DENY='(\.bak$|~$|\.orig$|\.log$|/node_modules/|/\.next/|/dist/|\.DS_Store$)'
staged="$(git diff --cached --name-only)"
[ -z "$staged" ] && { echo "nothing staged"; exit 1; }
bad=""
while IFS= read -r f; do
if [[ "$f" =~ $DENY ]]; then bad+=" DENY $f"$'\n'; continue; fi
if [[ ! "$f" =~ $ALLOW ]]; then bad+=" OUT $f"$'\n'; fi
done <<< "$staged"
if [ -n "$bad" ]; then
echo "Unexpected files are staged:"
printf '%s' "$bad"
echo "-> remove them with git restore --staged <path>, then retry"
exit 1
fi
echo "all staged paths are within the allowed scope"Rewrite ALLOW and DENY for your own repository. The point is to keep both lists. The denylist rejects known junk; the allowlist rejects unknown paths that grew without you noticing. Thanks to the latter, a new kind of byproduct will not slip through silently.
Put this ahead of git commit and, regardless of how the agent ran add, out-of-scope files stop just before the commit. The idea of separating the workspace itself is covered in Running multiple agents in one repo breaks things — isolating workspaces with worktrees. Read together, you can see the two layers that keep scope small.
Have the agent fill in a message convention
After scope comes the record.

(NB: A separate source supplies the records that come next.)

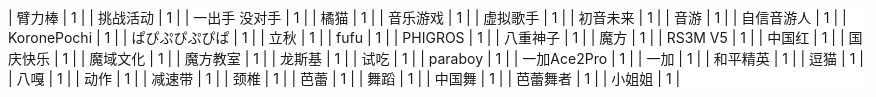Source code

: | 臂力棒 | 1 |
| 挑战活动 | 1 |
| 一出手 没对手 | 1 |
| 橘猫 | 1 |
| 音乐游戏 | 1 |
| 虚拟歌手 | 1 |
| 初音未来 | 1 |
| 音游 | 1 |
| 自信音游人 | 1 |
| KoronePochi | 1 |
| ぱぴぷぴぷぴぱ | 1 |
| 立秋 | 1 |
| fufu | 1 |
| PHIGROS | 1 |
| 八重神子 | 1 |
| 魔方 | 1 |
| RS3M V5 | 1 |
| 中国红 | 1 |
| 国庆快乐 | 1 |
| 魔域文化 | 1 |
| 魔方教室 | 1 |
| 龙斯基 | 1 |
| 试吃 | 1 |
| paraboy | 1 |
| 一加Ace2Pro | 1 |
| 一加 | 1 |
| 和平精英 | 1 |
| 逗猫 | 1 |
| 八嘎 | 1 |
| 动作 | 1 |
| 减速带 | 1 |
| 颈椎 | 1 |
| 芭蕾 | 1 |
| 舞蹈 | 1 |
| 中国舞 | 1 |
| 芭蕾舞者 | 1 |
| 小姐姐 | 1 |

A message that only says "Fix" is a problem because six months later you cannot recall anything from that one line. The more you delegate to an agent, the more that message becomes your only handle for tracing a diff.
Asking for free-form text gives uneven results. Handing over a fill-in template keeps it steady.
cat > .gitmessage <<'MSG'
# <type>(<scope>): what changed (present tense, under 50 chars)
# type = add / fix / refactor / chore / docs
#
# Leave one blank line, then one or two sentences on why.
# Write the cause and the fix, not the symptom.
MSG
git config commit.template .gitmessageThen add one line of convention to the agent's instructions: "Write commit messages as <type>(<scope>): summary, and always add one sentence in the body on why." Something like fix(cli): resolve 401 by re-authenticating — with type, scope, and the point all present — changes how a later trace goes entirely.
Keeping the cause and the fix on record is the foundation for isolating a regression quickly. The mindset of operating on the assumption that agents will break things appears in Build on the assumption that agents break things — keeping the blast radius small.
Wrap-up — the one thing to do next
An agent's commits fail on scope and wording more than on the correctness of the code. If you do just one thing today, drop a single stage-guard.sh in place and add two sentences to the instructions for your usual task: "do not use -A" and "follow the message convention."
Once the mechanics exist, you can let the agent work with peace of mind. I am still tidying up my own workflow, but ever since I added these two nets, looking at a diff stopped being something I dreaded. Thank you for reading.